Passage:
########################################
Aunty Donna's Big Ol' House of Fun is a sketch comedy television show on Netflix, created by and starring members of the Australian comedy group Aunty Donna. It premiered on 11 November 2020. The series' music was composed almost entirely by Tom Armstrong, a member of the sketch troupe. The show's absurdist approach has been compared to the likes of Monty Python and Tim and Eric.

Cast

Main 
The three performing members portray themselves on the show, but as fictionalized caricatures, as well as several characters drawn from other Aunty Donna shows and podcasts.

 Mark Samual Bonanno Characters/Impressions:
 Bill Smith and Janiel Smith (S1E1, Family Feud scene)
 Audience member Adam (S1E3, Blair Buoyant scene)
 Cool Barber (S1E4, Barbershop scene)
########################################
Data extract:
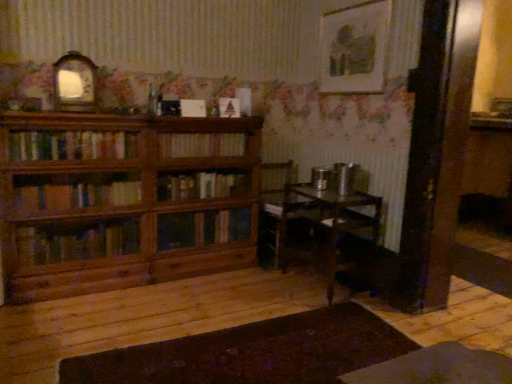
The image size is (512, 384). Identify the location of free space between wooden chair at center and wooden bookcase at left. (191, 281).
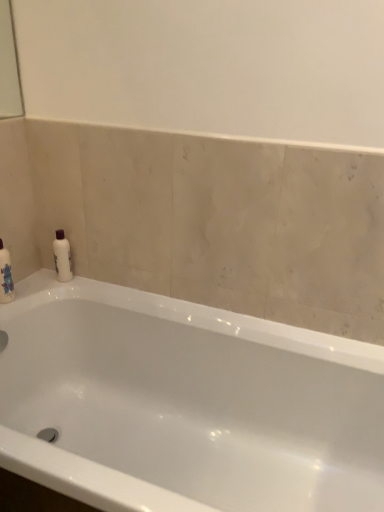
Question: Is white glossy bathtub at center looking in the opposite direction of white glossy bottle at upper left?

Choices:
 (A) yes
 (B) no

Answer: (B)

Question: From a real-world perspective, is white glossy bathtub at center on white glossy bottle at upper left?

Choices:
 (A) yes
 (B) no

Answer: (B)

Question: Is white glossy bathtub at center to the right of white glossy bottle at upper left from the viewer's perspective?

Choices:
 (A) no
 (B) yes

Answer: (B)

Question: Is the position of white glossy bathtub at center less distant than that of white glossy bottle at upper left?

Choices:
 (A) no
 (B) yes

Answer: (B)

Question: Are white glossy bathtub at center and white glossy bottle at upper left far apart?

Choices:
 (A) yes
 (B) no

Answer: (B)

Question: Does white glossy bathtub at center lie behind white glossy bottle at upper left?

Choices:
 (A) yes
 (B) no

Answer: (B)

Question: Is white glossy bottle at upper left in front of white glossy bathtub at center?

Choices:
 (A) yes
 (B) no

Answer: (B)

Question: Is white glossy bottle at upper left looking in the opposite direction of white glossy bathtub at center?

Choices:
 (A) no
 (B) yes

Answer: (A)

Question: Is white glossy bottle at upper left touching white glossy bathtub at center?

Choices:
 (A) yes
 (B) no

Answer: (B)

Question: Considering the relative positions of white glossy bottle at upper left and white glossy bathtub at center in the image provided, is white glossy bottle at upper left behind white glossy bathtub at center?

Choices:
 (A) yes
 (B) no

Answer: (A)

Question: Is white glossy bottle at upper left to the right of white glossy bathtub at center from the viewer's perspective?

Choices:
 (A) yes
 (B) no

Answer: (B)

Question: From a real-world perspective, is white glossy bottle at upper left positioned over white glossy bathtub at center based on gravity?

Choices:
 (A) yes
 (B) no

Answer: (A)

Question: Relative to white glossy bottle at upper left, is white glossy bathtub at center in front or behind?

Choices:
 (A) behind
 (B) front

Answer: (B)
########################################
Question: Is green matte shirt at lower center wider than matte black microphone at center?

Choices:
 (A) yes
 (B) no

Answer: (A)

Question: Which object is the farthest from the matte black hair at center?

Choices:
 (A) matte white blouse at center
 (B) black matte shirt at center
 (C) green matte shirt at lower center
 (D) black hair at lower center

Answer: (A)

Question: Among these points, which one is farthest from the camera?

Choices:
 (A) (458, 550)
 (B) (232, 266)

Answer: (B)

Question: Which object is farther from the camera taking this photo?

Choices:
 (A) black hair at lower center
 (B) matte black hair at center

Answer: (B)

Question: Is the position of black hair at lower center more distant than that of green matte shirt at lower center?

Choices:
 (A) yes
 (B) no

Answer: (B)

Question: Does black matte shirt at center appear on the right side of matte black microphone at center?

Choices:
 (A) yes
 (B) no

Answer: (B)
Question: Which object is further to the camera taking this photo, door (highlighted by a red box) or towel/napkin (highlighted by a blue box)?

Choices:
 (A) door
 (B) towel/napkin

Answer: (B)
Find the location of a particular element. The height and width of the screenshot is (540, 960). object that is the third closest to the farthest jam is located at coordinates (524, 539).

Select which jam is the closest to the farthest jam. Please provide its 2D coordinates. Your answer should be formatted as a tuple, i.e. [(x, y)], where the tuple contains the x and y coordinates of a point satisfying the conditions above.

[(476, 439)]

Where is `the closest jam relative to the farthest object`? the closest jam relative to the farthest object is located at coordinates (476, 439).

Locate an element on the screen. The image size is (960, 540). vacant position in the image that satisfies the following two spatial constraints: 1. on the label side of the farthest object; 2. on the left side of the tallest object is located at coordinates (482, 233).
########################################
What is needed: Please reproduce the Aunty Donna passage word for word between "Aunty Donna's Big" and "shows and podcasts.", inclusive. Rely only on the Aunty Donna passage and set the items aside.

Task result:
Aunty Donna's Big Ol' House of Fun is a sketch comedy television show on Netflix, created by and starring members of the Australian comedy group Aunty Donna. It premiered on 11 November 2020. The series' music was composed almost entirely by Tom Armstrong, a member of the sketch troupe. The show's absurdist approach has been compared to the likes of Monty Python and Tim and Eric.

Cast

Main 
The three performing members portray themselves on the show, but as fictionalized caricatures, as well as several characters drawn from other Aunty Donna shows and podcasts.